Did Shincheonji, when requested after the original incident to give to the authorities full details of its members and properties, deliberately supply partial and inaccurate lists? Fake news, again. The Korean courts confirmed that the inaccuracies were minimal, and Shincheonji was not even compelled by the law to submit the extensive lists requested by the authorities.
The Supreme Court left standing the lower courts’ conclusion that “there was no evidence of obstruction” of anti-COVID efforts by Shincheonji. On the contrary, after an agreement with the authorities about the lists to be submitted to them was concluded, “Shincheonji actively cooperated with the submission of data and promptly provided them to the CDCH [Central Disease Control Headquarters].” Shincheonji and Chairman Lee, the Supreme Court said, did not obstruct in any way the anti-COVID campaigns but “promptly” and “actively” cooperated with the health authorities. This was confirmed in three degrees of judgement.
In a country where accusations raised by prosecutors are accepted by judges in more than 90% of the cases, the result was remarkable. Prosecutors, however, can never totally lose in South Korea, and Chairman Lee was declared guilty of other charges that had been simultaneously filed. They concern episodes that had allegedly happened long before the COVID-19 crisis started, including mismanaging funds and holding events in facilities whose owners had canceled the corresponding rental agreements under pressure by opponents of Shincheonji.
I have explained elsewhere that these accusations did not make sense, but they served as a parachute for the prosecutors after their COVID case has collapsed. The Supreme Court confirmed for these alleged offenses a sentence of three years for Chairman Lee, suspended for five years.
Everybody understands that the additional charges were thrown in to save the face of the prosecutors and the politicians who had backed them. The crucial point was that all the propaganda about Shincheonji as spreader of the COVID-19 virus was definitively exposed as a lie. Unfortunately, none of the media that had depicted Chairman Lee and his followers as “plague-spreaders” apologized to them. Some still try to manipulate the fact that, after the first accusations were launched, Chairman Lee in a press conference went to his knees to apologize for any mistake he or the movement might have committed. This was a very noble and also a very Korean attitude.
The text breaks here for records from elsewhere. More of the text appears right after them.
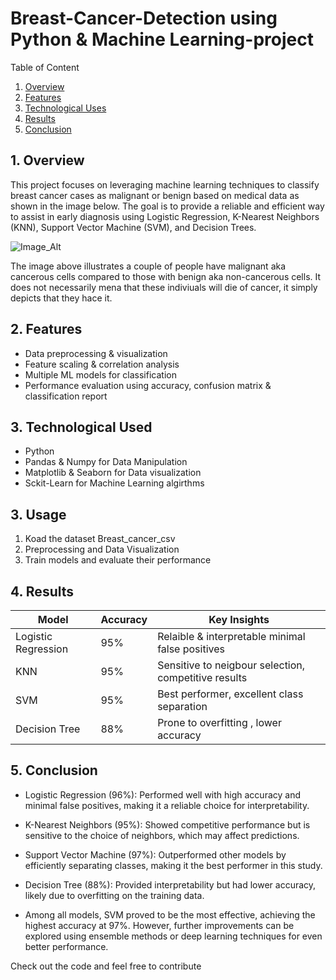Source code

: #  Breast-Cancer-Detection using Python & Machine Learning-project

Table of Content
1. [Overview](#overview)
2. [Features](#features)
3. [Technological Uses](#technologuical-uses)
4. [Results](#ewsults)
5. [Conclusion](#conclusion)

## 1. Overview

This project focuses on leveraging machine learning techniques to classify breast cancer cases as malignant or benign based on medical data as shown in the image below. The goal is to provide a reliable and efficient way to assist in early diagnosis using Logistic Regression, K-Nearest Neighbors (KNN), Support Vector Machine (SVM), and Decision Trees.


![Image_Alt](https://github.com/Shamiso-Tirivanhu/Breast-Cancer-Detection-project/blob/f89a56ab7cb87f7f54ca437e666aaf0cd4b05a91/A%20diagram%20of%20benign%20and%20malignant%20cells.png)


The image above illustrates a couple of people have malignant aka cancerous cells compared to those with benign aka non-cancerous cells. It does not necessarily mena that these indiviuals will die of cancer, it simply depicts that they hace it.




## 2. Features

- Data preprocessing & visualization
- Feature scaling & correlation analysis
- Multiple ML models for classification
- Performance evaluation using accuracy, confusion matrix & classification report

## 3. Technological Used

- Python
- Pandas & Numpy for Data Manipulation
- Matplotlib & Seaborn for Data visualization
- Sckit-Learn for Machine Learning algirthms 

## 3. Usage

1. Koad the dataset Breast_cancer_csv
2. Preprocessing and Data Visualization
3. Train models and evaluate their performance

## 4. Results

| Model | Accuracy | Key Insights
--------|----------|--------------|
| Logistic Regression | 95% | Relaible & interpretable minimal false positives |
| KNN | 95% | Sensitive to neigbour selection, competitive results |
| SVM | 95% | Best performer, excellent class separation |
| Decision Tree | 88% | Prone to overfitting , lower accuracy |

## 5. Conclusion 

- Logistic Regression (96%): Performed well with high accuracy and minimal false positives, making it a reliable choice for interpretability.
- K-Nearest Neighbors (95%): Showed competitive performance but is sensitive to the choice of neighbors, which may affect predictions.
- Support Vector Machine (97%): Outperformed other models by efficiently separating classes, making it the best performer in this study.
- Decision Tree (88%): Provided interpretability but had lower accuracy, likely due to overfitting on the training data.

- Among all models, SVM proved to be the most effective, achieving the highest accuracy at 97%. However, further improvements can be explored using ensemble methods or deep learning techniques for even better performance.

Check out the code and feel free to contribute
However, the Supreme Court clarified that Shincheonji did what he could to confront COVID-19 and did more than other churches and organizations did. If it made mistakes, they were in its communication and reaction to media slander. Yet, some continue to this day to report the incident in ambiguous terms, without clearly stating that Korean courts have declared the movement innocent of all COVID-related charges.